Module locations are in the service manual.

The main audio controller is the part with the display and buttons. This unit is responsible for sending the data timing signals to the rest of the system, but it seldom fails.
Behind that is the CD player unit. Above is the touch screen display for the NAV.
The NAV controller is under the driver's seat.
The amplifier module is behind the RH boot side panel, the BT module is bolted to the top of the amplifier, and the DAB module if fitted is on top of those two modules.
The antenna for FM is integrated into the rear hatchback glass, with either a single or duel diversity signal booster (depending on the option chosen) under the inner trim at the top of the glass.
The NAV antenna is in the hump on the roof.
The DAB antenna is in the LH rear side window, with the amplifier module mounted above the roof lining near the window.
The parking distance module is mounted under the LH boot trim.

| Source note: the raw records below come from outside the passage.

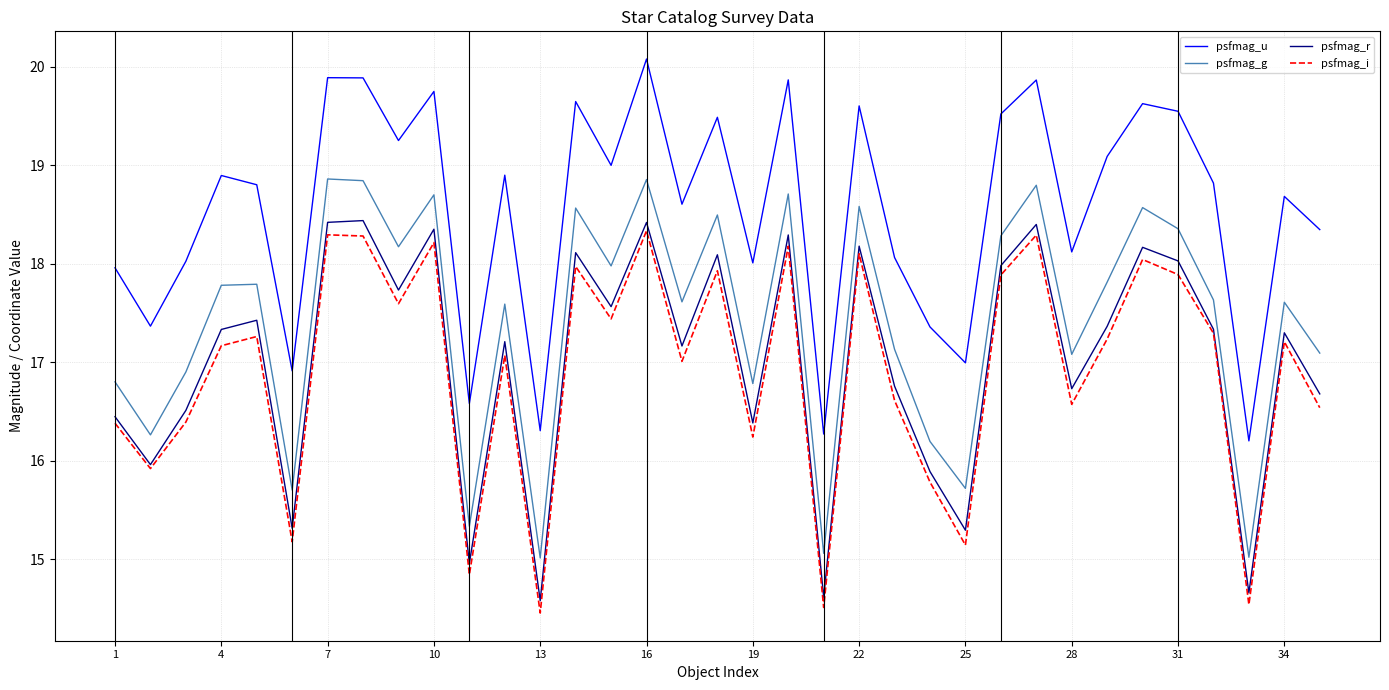

What is the minimum value for psfmag_u?

16.2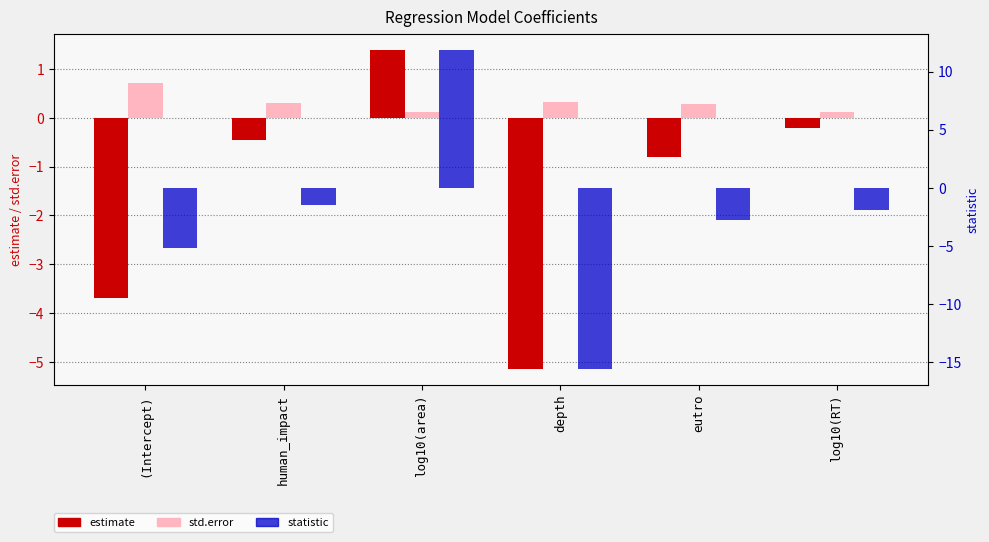

Rank the series by their average value, from lowest to highest.

statistic, estimate, std.error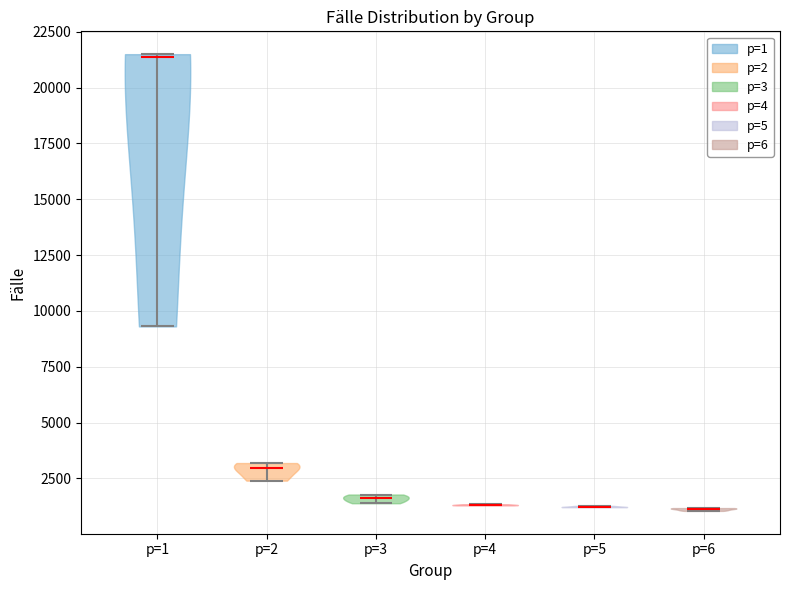

Where does the median line of the violin for p=6 sit on the y-axis? The values are not printed on the chart, so give them approximately, as read against the axis.

1000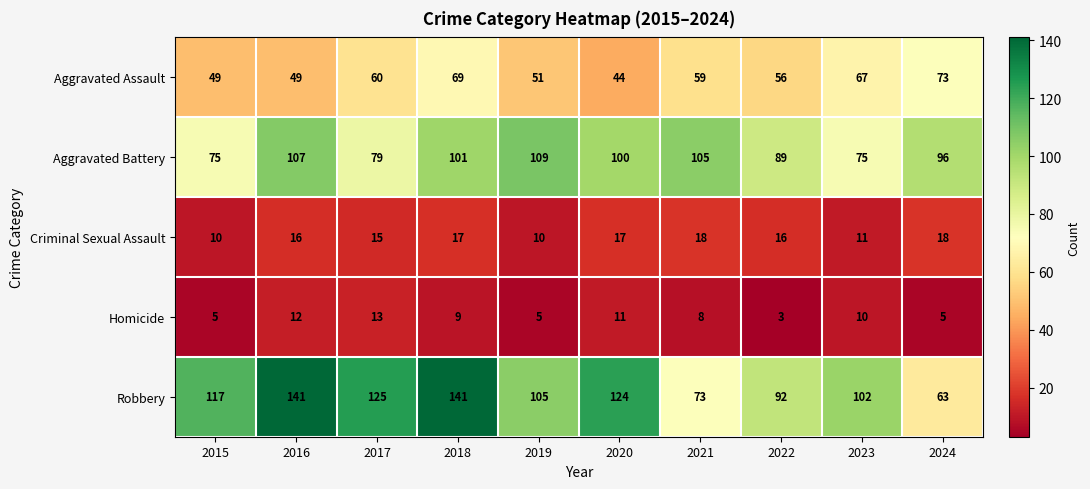

The value of Aggravated Battery at 2019 is 35. True or false?

False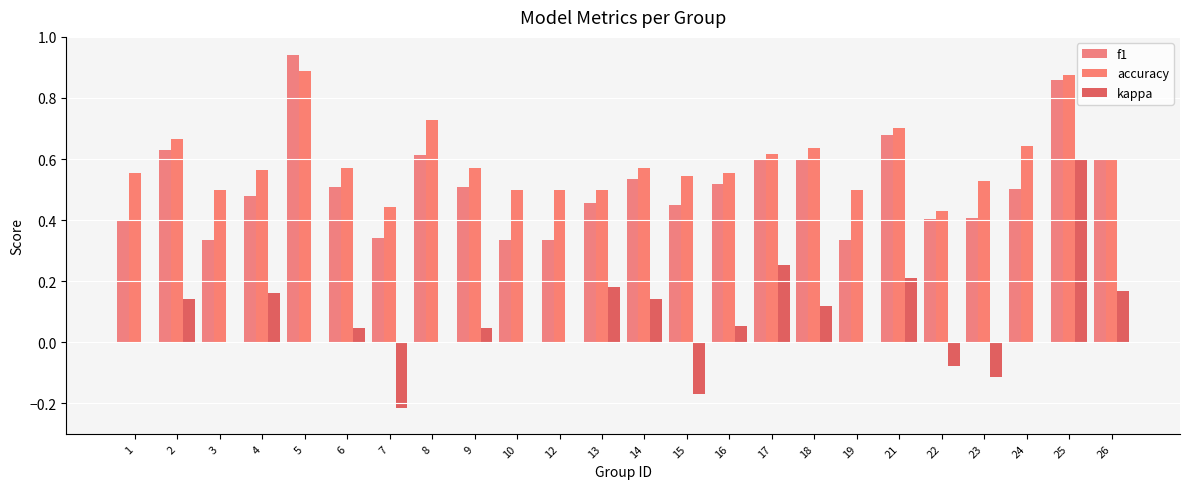

How many data points does each series have?

24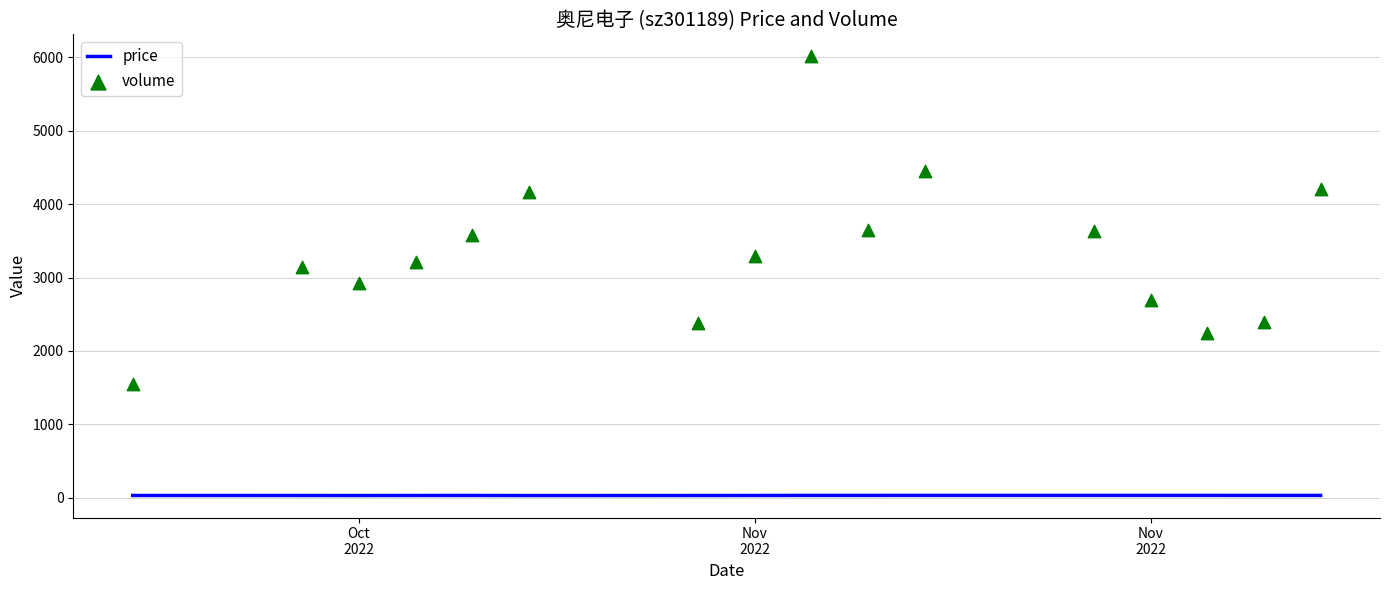

Which series has the largest total across all categories?

volume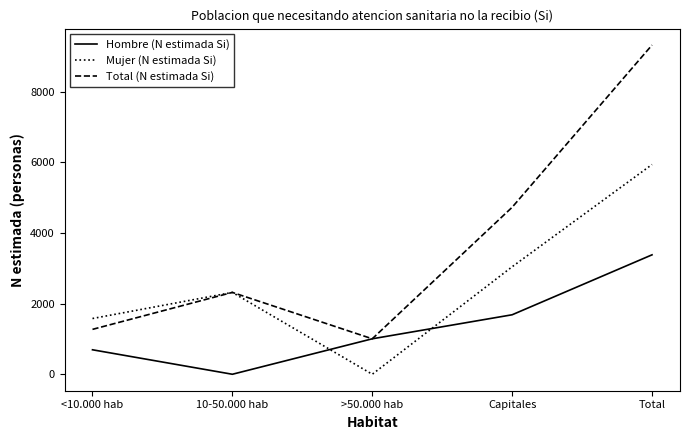

True or false: Total (N estimada Si) has more than 2 points higher than both neighbors.

False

The whole lot is connected by a mixture of power, ground, medium speed CAN bus, or fibre optic MOST cables.
 
hi.. would these locations be the same for a freelander2 td4 on a 12 plate. Im specifically looking for the amp.. my speakers on the left side have started to crackle, even when i mute the radio. Im presuming its the amp, especially if its on the right side of the boot. High leve; brake light has been leaking...AGAIN...
 
Hi
I think it will be the amp is on the right hand side of the boot
Remove the floor and the anchor points on that side
Remove rear rubber and then you remove the cover support
You should be able to unclog the right side plastic
You will see the amp and the dAB unit bolted together
Hope that helps
The amp for it is the 40amp fuse in the fuses in the wheel well
 
Hi
I think it will be the amp is on the right hand side of the boot
Remove the floor and the anchor points on that side
Remove rear rubber and then you remove the cover support
You should be able to unclog the right side plastic
You will see the amp and the dAB unit bolted together
Hope that helps
The amp for it is the 40amp fuse in the fuses in the wheel well
thanks...dunno if i will be able to do anything with it.. but worth a look.. i think a replacement will be expensive, but there aint many other ways to sort it.. dilemma !!
 
Mine blew both amp and DAB unit
You can get a loop cable for the fibre optic to block out the DAB
See if that is the cause
I paid around £150 for a used amp and £100 for used DAB
If you think you have located the issue take the numbers of the unit and have a google you may be able to get a used unit
 
Mine blew both amp and DAB unit
You can get a loop cable for the fibre optic to block out the DAB
See if that is the cause
I paid around £150 for a used amp and £100 for used DAB
If you think you have located the issue take the numbers of the unit and have a google you may be able to get a used unit
the noise is there all the time, no matter what source, so i think the amp is prob toast.. then if i can find one im presuming it will also have to be programmed in.. what a pain
 
Hi
If you find one no programming required assuming you replace like for like
I changed both units and it worked straight away
 
the noise is there all the time, no matter what source, so i think the amp is prob toast.. then if i can find one im presuming it will also have to be programmed in.. what a pain
The amp is behind the RH trim. It's unlikely to get wet, as it's a good distance up from the boot floor, although I have heard of an issue where the shock top mount seal wasn't fitted after suspension work, which allowed water to drop onto the amplifier.

Get a replacement with the exact same PN, and if you're lucky it'll work without any programming. Sometimes they do, sometimes they don't. I think it depends on if a software update has been done to either your system, or the system that replacement amp came from. You'll only know if it'll work when you've replaced it.